[Stored dataset items]
== Segment start ==
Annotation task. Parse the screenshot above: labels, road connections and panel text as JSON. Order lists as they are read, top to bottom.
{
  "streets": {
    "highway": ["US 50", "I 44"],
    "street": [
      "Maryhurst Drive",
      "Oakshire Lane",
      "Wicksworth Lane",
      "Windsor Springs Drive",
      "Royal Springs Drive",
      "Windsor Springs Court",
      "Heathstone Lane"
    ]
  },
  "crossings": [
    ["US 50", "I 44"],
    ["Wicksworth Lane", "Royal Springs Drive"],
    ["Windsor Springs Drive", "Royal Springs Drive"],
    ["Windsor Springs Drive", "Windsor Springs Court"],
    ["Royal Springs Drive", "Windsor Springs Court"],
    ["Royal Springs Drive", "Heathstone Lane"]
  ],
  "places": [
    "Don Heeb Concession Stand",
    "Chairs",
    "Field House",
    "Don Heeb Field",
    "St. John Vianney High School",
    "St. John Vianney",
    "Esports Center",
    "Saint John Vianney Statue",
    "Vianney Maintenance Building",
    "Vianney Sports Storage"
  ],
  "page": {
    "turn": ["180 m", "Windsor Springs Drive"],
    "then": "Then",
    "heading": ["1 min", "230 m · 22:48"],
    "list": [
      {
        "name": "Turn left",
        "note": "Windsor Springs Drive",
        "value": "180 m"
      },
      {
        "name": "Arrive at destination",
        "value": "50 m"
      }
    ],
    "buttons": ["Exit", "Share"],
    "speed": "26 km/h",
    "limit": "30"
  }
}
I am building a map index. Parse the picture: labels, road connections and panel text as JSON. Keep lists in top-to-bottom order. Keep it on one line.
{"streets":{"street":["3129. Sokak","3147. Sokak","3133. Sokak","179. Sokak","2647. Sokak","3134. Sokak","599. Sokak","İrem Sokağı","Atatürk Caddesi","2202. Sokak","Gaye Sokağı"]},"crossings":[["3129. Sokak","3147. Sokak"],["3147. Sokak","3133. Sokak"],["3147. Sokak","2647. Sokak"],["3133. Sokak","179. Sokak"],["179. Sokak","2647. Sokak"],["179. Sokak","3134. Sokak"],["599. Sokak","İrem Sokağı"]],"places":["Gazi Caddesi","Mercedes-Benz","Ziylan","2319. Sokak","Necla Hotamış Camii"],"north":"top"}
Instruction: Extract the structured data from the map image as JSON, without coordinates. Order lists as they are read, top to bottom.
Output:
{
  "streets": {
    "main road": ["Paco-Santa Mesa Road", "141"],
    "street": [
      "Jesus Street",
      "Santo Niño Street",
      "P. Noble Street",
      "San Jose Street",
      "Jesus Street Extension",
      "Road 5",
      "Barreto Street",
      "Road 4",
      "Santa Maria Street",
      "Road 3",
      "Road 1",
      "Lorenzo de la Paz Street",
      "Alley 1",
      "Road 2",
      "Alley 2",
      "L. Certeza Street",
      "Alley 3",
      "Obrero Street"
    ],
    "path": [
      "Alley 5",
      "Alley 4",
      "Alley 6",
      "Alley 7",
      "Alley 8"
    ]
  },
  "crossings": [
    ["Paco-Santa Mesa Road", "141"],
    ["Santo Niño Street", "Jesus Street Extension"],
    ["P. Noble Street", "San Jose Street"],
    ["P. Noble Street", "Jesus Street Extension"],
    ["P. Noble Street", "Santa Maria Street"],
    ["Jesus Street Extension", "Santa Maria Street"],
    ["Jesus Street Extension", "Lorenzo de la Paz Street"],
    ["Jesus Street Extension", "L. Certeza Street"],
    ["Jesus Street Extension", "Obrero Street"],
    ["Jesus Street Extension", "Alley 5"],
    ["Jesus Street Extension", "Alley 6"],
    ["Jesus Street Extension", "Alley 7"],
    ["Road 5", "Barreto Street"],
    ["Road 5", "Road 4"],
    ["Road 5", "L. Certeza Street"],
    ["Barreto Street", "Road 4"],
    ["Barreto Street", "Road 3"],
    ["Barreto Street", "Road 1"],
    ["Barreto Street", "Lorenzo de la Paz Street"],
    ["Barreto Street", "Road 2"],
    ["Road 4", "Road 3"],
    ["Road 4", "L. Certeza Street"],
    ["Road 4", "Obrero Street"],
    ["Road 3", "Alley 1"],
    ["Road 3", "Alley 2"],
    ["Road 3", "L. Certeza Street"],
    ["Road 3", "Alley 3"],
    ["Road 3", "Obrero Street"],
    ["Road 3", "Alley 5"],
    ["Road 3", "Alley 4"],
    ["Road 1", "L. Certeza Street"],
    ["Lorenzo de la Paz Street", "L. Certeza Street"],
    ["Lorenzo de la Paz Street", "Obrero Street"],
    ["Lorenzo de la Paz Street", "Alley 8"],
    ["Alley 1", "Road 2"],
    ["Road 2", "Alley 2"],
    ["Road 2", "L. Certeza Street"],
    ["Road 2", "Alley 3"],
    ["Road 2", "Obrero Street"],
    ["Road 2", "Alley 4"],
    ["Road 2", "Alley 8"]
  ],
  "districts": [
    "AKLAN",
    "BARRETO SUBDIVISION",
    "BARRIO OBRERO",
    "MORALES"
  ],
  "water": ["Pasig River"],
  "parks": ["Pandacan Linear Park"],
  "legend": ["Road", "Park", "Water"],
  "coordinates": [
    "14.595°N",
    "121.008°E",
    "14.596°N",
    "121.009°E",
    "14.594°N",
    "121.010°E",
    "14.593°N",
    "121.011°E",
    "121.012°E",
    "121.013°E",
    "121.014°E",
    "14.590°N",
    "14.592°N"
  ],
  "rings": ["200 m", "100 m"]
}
== Segment end ==
**AIM OF THE TASK:**
Whenever a line of the data includes the word "name", show that line in full.

**SOLUTION TO THIS EXERCISE:**
        "name": "Turn left",
        "name": "Arrive at destination",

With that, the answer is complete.